Memberlist - Gossip Protocol in Go

This post is to show a simple, “hello world” level of gossip protocol communication using hashicorp/memberlist, a Go library that manages cluster membership and member failure detection using a gossip based protocol.

We’re going to build a proof-of-concept for this library, with a simple service that get and set a variable whose value is shared across several instances of the services.

Gossip protocol is a peer-to-peer communication protocol where nodes in a cluster can broadcast messages to all other nodes, without the need of maintaining a list of the cluster members. The final code is available here

The basics of hashicorp/memberlist

Messages

Our nodes will send a receive messages; a message must implement the Broadcast interface. This is a simple implementation to broadcast a string:

package main

import "github.com/hashicorp/memberlist"

type Message struct {
	Value string
}

// Message Returns a byte form of the message
func (m *Message) Message() []byte {
	return []byte(m.Value)
}

// Invalidates checks if enqueuing the current broadcast
// invalidates a previous broadcast
func (m *Message) Invalidates(b memberlist.Broadcast) bool {
	return false
}

// Finished is invoked when the message will no longer
// be broadcast, either due to invalidation or to the
// transmit limit being reached
func (m *Message) Finished() {

}

Delegates

Delegate and Events are delegates for receiving and providing data to memberlist via callback mechanisms. You must provide an implementation of the Delegate to hook into the gossip layer of Memberlist. All the methods must be thread-safe, as they can and generally will be called concurrently.

########################################

EXERCISE REQUIREMENTS —
Can you copy out the gossip protocol post word for word, beginning at the words "We’re going to" and stopping after "of the services."? The records that come next are from a separate source and have nothing to do with the text.

DATA LISTING —

########################################

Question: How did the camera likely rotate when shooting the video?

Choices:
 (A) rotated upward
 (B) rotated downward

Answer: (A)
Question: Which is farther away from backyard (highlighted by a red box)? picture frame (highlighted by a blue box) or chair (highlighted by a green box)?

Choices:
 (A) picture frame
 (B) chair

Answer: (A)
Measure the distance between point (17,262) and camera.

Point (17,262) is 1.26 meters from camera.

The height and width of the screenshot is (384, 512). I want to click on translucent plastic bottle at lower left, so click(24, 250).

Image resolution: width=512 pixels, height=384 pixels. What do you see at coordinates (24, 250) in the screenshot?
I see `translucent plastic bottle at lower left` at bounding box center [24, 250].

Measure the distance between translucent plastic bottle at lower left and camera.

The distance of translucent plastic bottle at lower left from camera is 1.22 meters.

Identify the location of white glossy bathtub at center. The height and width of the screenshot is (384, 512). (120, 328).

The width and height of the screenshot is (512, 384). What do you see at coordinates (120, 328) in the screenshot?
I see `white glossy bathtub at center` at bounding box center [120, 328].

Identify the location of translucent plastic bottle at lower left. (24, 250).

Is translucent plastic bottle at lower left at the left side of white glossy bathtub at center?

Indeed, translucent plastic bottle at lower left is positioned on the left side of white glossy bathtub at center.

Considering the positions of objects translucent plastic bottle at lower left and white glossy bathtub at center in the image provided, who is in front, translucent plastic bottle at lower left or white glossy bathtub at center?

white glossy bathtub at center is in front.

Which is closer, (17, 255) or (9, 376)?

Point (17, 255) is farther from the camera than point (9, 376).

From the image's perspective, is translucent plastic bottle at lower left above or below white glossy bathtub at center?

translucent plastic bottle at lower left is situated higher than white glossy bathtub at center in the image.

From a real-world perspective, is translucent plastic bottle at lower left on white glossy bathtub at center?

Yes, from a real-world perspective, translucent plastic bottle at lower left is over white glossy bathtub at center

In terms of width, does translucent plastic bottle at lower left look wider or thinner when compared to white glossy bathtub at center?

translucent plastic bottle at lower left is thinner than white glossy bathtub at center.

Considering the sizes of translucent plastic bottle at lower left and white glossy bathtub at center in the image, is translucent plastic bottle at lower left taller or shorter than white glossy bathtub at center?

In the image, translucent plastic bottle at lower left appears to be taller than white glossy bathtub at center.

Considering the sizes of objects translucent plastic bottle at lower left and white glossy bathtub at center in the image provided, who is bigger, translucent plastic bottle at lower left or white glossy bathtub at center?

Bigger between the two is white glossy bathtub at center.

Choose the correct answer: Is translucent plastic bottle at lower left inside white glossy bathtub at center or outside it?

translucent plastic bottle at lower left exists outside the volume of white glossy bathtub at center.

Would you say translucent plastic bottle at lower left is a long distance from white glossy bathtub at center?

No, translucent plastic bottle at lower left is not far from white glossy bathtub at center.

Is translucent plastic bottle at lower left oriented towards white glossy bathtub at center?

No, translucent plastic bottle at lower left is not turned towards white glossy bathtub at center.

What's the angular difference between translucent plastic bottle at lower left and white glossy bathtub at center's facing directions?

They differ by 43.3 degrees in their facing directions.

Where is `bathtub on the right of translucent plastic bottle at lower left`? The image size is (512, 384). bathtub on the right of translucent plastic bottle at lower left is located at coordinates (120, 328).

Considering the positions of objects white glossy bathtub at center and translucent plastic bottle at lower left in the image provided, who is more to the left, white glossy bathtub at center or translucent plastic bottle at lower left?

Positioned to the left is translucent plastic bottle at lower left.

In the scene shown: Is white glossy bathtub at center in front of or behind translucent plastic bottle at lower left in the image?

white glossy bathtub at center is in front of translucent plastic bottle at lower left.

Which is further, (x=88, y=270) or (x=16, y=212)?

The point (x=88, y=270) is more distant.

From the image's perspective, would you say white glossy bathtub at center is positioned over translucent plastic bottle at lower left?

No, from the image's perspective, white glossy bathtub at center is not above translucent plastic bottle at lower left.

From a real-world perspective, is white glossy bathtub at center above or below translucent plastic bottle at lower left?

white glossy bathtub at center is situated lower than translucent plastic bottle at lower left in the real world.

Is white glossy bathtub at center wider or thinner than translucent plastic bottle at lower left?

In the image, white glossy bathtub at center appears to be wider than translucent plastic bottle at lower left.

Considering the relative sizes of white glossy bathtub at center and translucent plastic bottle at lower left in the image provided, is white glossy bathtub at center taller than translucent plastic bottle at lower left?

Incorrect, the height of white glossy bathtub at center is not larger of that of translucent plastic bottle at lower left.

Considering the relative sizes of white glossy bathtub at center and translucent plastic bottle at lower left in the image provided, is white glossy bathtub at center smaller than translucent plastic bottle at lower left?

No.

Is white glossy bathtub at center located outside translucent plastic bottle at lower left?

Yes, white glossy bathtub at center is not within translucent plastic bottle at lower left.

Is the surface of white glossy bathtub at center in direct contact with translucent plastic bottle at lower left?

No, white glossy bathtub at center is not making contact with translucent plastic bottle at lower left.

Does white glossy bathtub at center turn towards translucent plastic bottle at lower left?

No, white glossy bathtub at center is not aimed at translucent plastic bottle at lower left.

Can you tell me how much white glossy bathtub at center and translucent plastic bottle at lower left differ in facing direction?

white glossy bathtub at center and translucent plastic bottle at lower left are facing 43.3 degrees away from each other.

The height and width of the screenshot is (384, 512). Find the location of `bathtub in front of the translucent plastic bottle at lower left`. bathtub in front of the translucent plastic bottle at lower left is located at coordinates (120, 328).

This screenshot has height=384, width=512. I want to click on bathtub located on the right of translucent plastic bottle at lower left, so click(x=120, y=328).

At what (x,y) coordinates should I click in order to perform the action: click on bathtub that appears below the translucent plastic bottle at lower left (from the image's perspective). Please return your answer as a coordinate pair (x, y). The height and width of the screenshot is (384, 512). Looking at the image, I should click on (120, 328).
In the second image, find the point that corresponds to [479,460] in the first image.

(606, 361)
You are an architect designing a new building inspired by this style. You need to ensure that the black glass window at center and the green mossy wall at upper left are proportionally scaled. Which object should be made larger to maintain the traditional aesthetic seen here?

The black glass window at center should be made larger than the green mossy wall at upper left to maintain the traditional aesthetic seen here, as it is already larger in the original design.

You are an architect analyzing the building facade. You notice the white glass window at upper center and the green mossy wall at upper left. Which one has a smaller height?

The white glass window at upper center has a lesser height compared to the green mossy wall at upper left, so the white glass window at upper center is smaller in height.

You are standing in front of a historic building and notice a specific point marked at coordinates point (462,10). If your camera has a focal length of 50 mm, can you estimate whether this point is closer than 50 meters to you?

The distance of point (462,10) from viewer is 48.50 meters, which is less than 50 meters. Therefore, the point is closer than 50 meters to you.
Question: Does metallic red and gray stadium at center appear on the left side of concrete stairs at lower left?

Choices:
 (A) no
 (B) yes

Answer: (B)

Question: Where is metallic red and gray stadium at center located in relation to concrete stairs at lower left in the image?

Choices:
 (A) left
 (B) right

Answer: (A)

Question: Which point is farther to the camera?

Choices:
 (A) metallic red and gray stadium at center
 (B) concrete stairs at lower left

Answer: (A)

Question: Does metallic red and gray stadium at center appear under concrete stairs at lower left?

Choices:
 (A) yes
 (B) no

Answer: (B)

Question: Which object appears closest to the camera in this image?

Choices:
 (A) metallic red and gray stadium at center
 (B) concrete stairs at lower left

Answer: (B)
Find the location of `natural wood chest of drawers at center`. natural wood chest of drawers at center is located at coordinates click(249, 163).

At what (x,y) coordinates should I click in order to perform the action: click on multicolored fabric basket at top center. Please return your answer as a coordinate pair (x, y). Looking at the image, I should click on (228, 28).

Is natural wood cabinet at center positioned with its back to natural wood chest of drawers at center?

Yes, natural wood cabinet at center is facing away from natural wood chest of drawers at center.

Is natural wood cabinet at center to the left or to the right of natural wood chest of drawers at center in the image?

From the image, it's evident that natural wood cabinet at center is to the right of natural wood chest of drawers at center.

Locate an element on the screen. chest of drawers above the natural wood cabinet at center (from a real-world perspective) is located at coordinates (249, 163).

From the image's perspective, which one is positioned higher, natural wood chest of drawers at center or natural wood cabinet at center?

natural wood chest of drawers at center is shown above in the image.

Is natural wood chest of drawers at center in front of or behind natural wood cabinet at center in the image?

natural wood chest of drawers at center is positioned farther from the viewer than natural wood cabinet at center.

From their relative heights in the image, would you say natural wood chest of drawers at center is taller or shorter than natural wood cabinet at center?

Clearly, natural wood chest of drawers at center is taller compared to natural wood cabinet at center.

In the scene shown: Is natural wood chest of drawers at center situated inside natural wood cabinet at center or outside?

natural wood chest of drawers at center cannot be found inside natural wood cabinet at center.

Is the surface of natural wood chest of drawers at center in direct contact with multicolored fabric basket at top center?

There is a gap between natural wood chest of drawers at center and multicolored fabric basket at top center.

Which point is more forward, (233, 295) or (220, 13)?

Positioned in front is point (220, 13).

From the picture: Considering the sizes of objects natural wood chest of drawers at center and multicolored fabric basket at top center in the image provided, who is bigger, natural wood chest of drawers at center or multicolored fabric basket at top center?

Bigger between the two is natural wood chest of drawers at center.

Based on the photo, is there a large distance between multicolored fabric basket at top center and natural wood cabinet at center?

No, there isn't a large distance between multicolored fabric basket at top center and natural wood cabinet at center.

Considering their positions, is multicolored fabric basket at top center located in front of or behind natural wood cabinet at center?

########################################

ANSWER TO THIS TASK —
We’re going to build a proof-of-concept for this library, with a simple service that get and set a variable whose value is shared across several instances of the services.